Second, here are the 8th grade math and reading scores for the same period covering 10 years in Dallas. In 8th grade Math only the two most recent scores are statistically significant. Sadly they are declines as compared to other large city schools. In 8th grade Reading all 5 years of testing covering the past decade show scores that reflect a statistically significant decline as compared to other large cities.

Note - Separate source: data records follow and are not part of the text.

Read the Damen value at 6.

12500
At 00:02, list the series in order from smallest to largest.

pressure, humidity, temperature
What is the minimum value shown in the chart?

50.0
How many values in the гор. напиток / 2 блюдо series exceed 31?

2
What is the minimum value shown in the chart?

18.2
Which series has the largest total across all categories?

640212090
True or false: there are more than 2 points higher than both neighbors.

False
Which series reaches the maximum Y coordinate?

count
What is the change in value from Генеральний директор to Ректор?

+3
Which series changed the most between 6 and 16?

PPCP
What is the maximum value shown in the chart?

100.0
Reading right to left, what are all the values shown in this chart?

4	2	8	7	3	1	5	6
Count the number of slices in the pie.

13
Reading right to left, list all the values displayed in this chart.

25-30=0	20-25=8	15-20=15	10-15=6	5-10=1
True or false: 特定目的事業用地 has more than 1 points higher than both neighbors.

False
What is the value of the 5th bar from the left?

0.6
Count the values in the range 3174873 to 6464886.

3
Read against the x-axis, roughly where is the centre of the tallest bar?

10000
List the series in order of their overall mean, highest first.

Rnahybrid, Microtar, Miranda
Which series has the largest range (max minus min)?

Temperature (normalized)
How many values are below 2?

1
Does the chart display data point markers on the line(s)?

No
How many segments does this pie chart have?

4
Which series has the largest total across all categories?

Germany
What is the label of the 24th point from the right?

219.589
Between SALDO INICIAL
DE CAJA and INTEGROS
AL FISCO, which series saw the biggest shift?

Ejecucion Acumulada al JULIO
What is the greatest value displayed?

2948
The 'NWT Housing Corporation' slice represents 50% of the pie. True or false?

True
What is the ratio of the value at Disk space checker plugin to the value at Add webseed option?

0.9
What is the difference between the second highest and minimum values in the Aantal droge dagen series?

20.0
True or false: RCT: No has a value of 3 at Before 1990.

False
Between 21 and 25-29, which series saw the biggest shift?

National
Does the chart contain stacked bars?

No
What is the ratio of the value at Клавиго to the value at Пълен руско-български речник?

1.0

Several other patterns are present:
1) Except for Fourth Grade Math, the highest test scores are in 2013 for both grades and subjects.
2) The buildup to TEI in Dallas started in 2013 but was not active until 2015 when the more rapid NAEP scores decline began relative to the rest of Texas.
3) The decline appears to be accelerating and DISD sticks out in Texas as having a worse than average decline in Texas. This is all happening as Texas itself has declining NAEP scores compared to the rest of the US. This only makes it look worse for Dallas.

Are NAEP scores going to be a factor in Dr. Hinojosa's bonus plan?
Are NAEP scores going to be a factor in the assessment of the TEI?
What factors would cause for such dramatically declining NAEP scores covering 4 years to be ignored in answering these questions beyond "It was not in the evaluation plan."